* Problem: From the line that contains "аппаратно-прог" to the final line of the entries, return every line exactly and leave out all others.

Dataset records

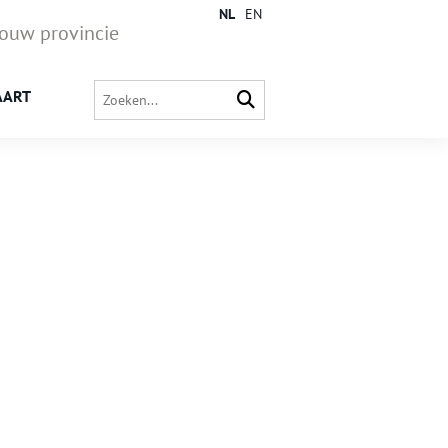
NL
EN
jouw provincie
AART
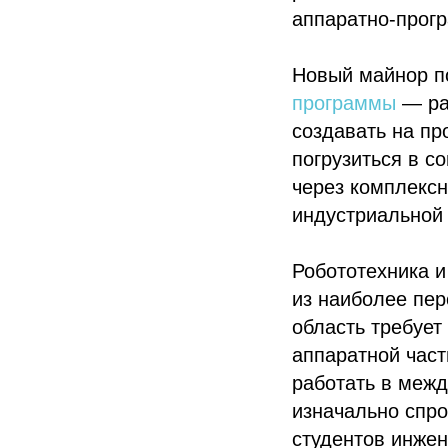
аппаратно-прог
Новый майнор по
программы
— ра
создавать на пр
погрузиться в с
через комплексн
индустриальной 
Робототехника и
из наиболее пер
область требует
аппаратной част
работать в меж
изначально спро
студентов инжен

* Result for this task:
аппаратно-прог
Новый майнор по
программы
— ра
создавать на пр
погрузиться в с
через комплексн
индустриальной 
Робототехника и
из наиболее пер
область требует
аппаратной част
работать в меж
изначально спро
студентов инжен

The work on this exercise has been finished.